During periods of heightened market uncertainty, investors often turn to more stable, lower-risk investment options. Whether it’s gold, silver, or stocks with reliable dividends, these are considered traditional safe-haven assets. While they may not generate massive returns, the stability they offer makes them attractive choices.
For years, cryptocurrency investors have promoted Bitcoin (BTC) as “digital gold,” claiming it can act as a safe investment similarly to gold. Recently, amid rising tensions with Iran, this leading cryptocurrency began to see a rebound. This marks a turning point for the digital asset, which had previously seemed poised for a continued steep decline. But does this reversal truly prove Bitcoin’s status as a safe-haven asset? Can it become a reliable investment choice during market turmoil?

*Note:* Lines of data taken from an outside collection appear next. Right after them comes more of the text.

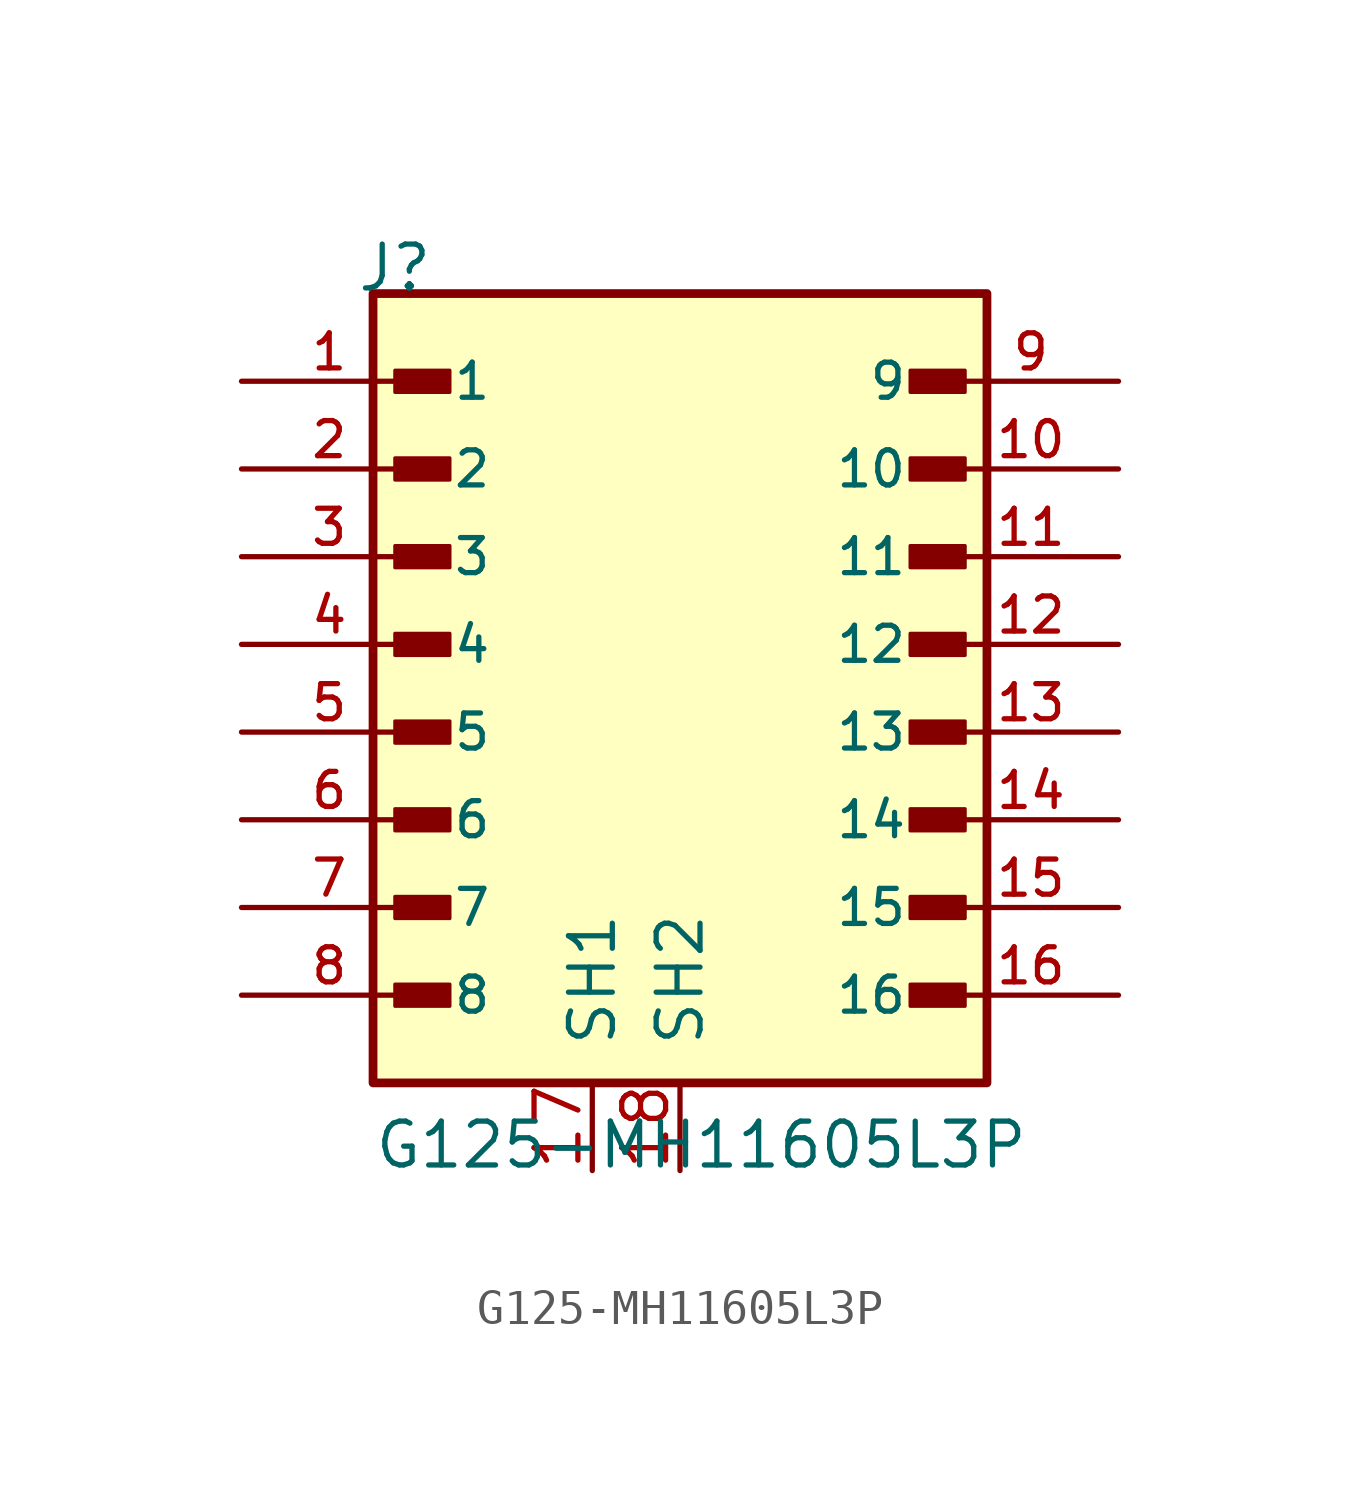
<source format=kicad_sym>
(kicad_symbol_lib
  (version 20241209)
  (generator "kicad_symbol_editor")
  (generator_version "9.0")
  (symbol "G125-MH11605L3P"
    (pin_names
      (offset 1.016))
    (property "Reference" "J"
      (at -9.39 12.7 0)
      (effects (font (size 1.27 1.27)) (justify left bottom)))
    (property "Value" "G125-MH11605L3P"
      (at -8.89 -12.7 0)
      (effects (font (size 1.27 1.27)) (justify left bottom)))
    (symbol "G125-MH11605L3P_0_0"
      (rectangle (start -8.89 -10.16) (end 8.89 12.7) (stroke (width 0.254) (type default)) (fill (type background)))
      (rectangle (start -8.255 9.842) (end -6.668 10.477) (stroke (width 0.1) (type default)) (fill (type outline)))
      (rectangle (start -8.255 7.303) (end -6.668 7.938) (stroke (width 0.1) (type default)) (fill (type outline)))
      (rectangle (start -8.255 4.763) (end -6.668 5.397) (stroke (width 0.1) (type default)) (fill (type outline)))
      (rectangle (start -8.255 2.223) (end -6.668 2.857) (stroke (width 0.1) (type default)) (fill (type outline)))
      (rectangle (start -8.255 -0.318) (end -6.668 0.318) (stroke (width 0.1) (type default)) (fill (type outline)))
      (rectangle (start -8.255 -2.857) (end -6.668 -2.223) (stroke (width 0.1) (type default)) (fill (type outline)))
      (rectangle (start -8.255 -5.397) (end -6.668 -4.763) (stroke (width 0.1) (type default)) (fill (type outline)))
      (rectangle (start -8.255 -7.938) (end -6.668 -7.303) (stroke (width 0.1) (type default)) (fill (type outline)))
      (rectangle (start 8.255 9.842) (end 6.668 10.477) (stroke (width 0.1) (type default)) (fill (type outline)))
      (rectangle (start 8.255 7.303) (end 6.668 7.938) (stroke (width 0.1) (type default)) (fill (type outline)))
      (rectangle (start 8.255 4.763) (end 6.668 5.397) (stroke (width 0.1) (type default)) (fill (type outline)))
      (rectangle (start 8.255 2.223) (end 6.668 2.857) (stroke (width 0.1) (type default)) (fill (type outline)))
      (rectangle (start 8.255 -0.318) (end 6.668 0.318) (stroke (width 0.1) (type default)) (fill (type outline)))
      (rectangle (start 8.255 -2.857) (end 6.668 -2.223) (stroke (width 0.1) (type default)) (fill (type outline)))
      (rectangle (start 8.255 -5.397) (end 6.668 -4.763) (stroke (width 0.1) (type default)) (fill (type outline)))
      (rectangle (start 8.255 -7.938) (end 6.668 -7.303) (stroke (width 0.1) (type default)) (fill (type outline)))
      (pin passive line (at -12.7 10.16 0) (length 5.08) (name "1" (effects (font (size 1.016 1.016)))) (number "1" (effects (font (size 1.016 1.016)))))
      (pin passive line (at -12.7 7.62 0) (length 5.08) (name "2" (effects (font (size 1.016 1.016)))) (number "2" (effects (font (size 1.016 1.016)))))
      (pin passive line (at -12.7 5.08 0) (length 5.08) (name "3" (effects (font (size 1.016 1.016)))) (number "3" (effects (font (size 1.016 1.016)))))
      (pin passive line (at -12.7 2.54 0) (length 5.08) (name "4" (effects (font (size 1.016 1.016)))) (number "4" (effects (font (size 1.016 1.016)))))
      (pin passive line (at -12.7 0 0) (length 5.08) (name "5" (effects (font (size 1.016 1.016)))) (number "5" (effects (font (size 1.016 1.016)))))
      (pin passive line (at -12.7 -2.54 0) (length 5.08) (name "6" (effects (font (size 1.016 1.016)))) (number "6" (effects (font (size 1.016 1.016)))))
      (pin passive line (at -12.7 -5.08 0) (length 5.08) (name "7" (effects (font (size 1.016 1.016)))) (number "7" (effects (font (size 1.016 1.016)))))
      (pin passive line (at -12.7 -7.62 0) (length 5.08) (name "8" (effects (font (size 1.016 1.016)))) (number "8" (effects (font (size 1.016 1.016)))))
      (pin passive line (at 12.7 10.16 180) (length 5.08) (name "9" (effects (font (size 1.016 1.016)))) (number "9" (effects (font (size 1.016 1.016)))))
      (pin passive line (at 12.7 7.62 180) (length 5.08) (name "10" (effects (font (size 1.016 1.016)))) (number "10" (effects (font (size 1.016 1.016)))))
      (pin passive line (at 12.7 5.08 180) (length 5.08) (name "11" (effects (font (size 1.016 1.016)))) (number "11" (effects (font (size 1.016 1.016)))))
      (pin passive line (at 12.7 2.54 180) (length 5.08) (name "12" (effects (font (size 1.016 1.016)))) (number "12" (effects (font (size 1.016 1.016)))))
      (pin passive line (at 12.7 0 180) (length 5.08) (name "13" (effects (font (size 1.016 1.016)))) (number "13" (effects (font (size 1.016 1.016)))))
      (pin passive line (at 12.7 -2.54 180) (length 5.08) (name "14" (effects (font (size 1.016 1.016)))) (number "14" (effects (font (size 1.016 1.016)))))
      (pin passive line (at 12.7 -5.08 180) (length 5.08) (name "15" (effects (font (size 1.016 1.016)))) (number "15" (effects (font (size 1.016 1.016)))))
      (pin passive line (at 12.7 -7.62 180) (length 5.08) (name "16" (effects (font (size 1.016 1.016)))) (number "16" (effects (font (size 1.016 1.016))))))
    (symbol "G125-MH11605L3P_1_1"
      (pin passive line (at -2.54 -12.7 90) (length 2.54) (name "SH1" (effects (font (size 1.27 1.27)))) (number "17" (effects (font (size 1.27 1.27)))))
      (pin passive line (at 0 -12.7 90) (length 2.54) (name "SH2" (effects (font (size 1.27 1.27)))) (number "18" (effects (font (size 1.27 1.27))))))))
</source>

When the US launched military strikes against Iran on February 28, Bitcoin was priced at around $67,000. Over the following week, the cryptocurrency climbed to $74,000. On the surface, it appeared investors were turning to crypto during the tense situation. Yet, just days later, its price had fallen back below $70,000.
Excessive volatility has always been the biggest obstacle to Bitcoin becoming a dependable safe-haven asset. In 2022, for instance, while the S&P 500 index fell 19% due to inflation and economic uncertainty, Bitcoin’s value astonishingly plummeted by 65%. Far from demonstrating safe-asset characteristics, this actually amplified investors’ risks and portfolio volatility.
While it’s tempting to draw parallels between Bitcoin and gold as a store of value, reality shows it is far from achieving the same level of stability and security. Bitcoin’s price movements are extremely difficult to predict. Since the beginning of this year, it has dropped over 20%, whereas the S&P 500 index has only declined by about 1% during the same period.
The recent uptick in Bitcoin’s price during the Iran tensions might simply be coincidental. If investors truly viewed it as a safe-haven asset, we should have observed a much stronger rally. However, that wasn’t the case, and historical data also indicates that Bitcoin performs actively during periods of speculation, not during times of market fear.
Over the long term, it’s almost certain that the cryptocurrency’s price will be higher than current levels, thanks entirely to its scarcity. Regardless of how far prices pull back from all-time highs, the hard cap of 21 million Bitcoins remains immutable. Over 95% of all Bitcoin has already been mined, with only about 450 new coins entering circulation daily. It’s estimated that out of the roughly 20 million Bitcoins in existence, between 3 to 4 million are permanently lost.
This implies that as long as demand remains steady, the asset will face significant upward price pressure, as its supply growth rate diminishes over time. In this context, large holders are consistently accumulating more. US spot Bitcoin ETFs hold approximately 1.2 million Bitcoins. Strategy, formerly MicroStrategy, disclosed in early March that after its latest acquisition, its holdings surpassed 720,000 Bitcoins, and numerous publicly traded companies also hold the asset. Regarding nation-states, the top ten Bitcoin-holding countries control about 2.5% of the circulating supply.
Another key factor suggesting this is an opportune moment to invest in Bitcoin is that its trading price is near, or even below, the production cost for most miners. According to some estimates, the average production cost for a single Bitcoin is $77,000, while other calculations are higher. Some perspectives suggest that when including all costs, the breakeven for mining one Bitcoin could be as high as $167,800. Looking at historical patterns, periods when Bitcoin’s price falls below the cost of production tend to be short-lived, with prices typically rebounding quickly to close the gap.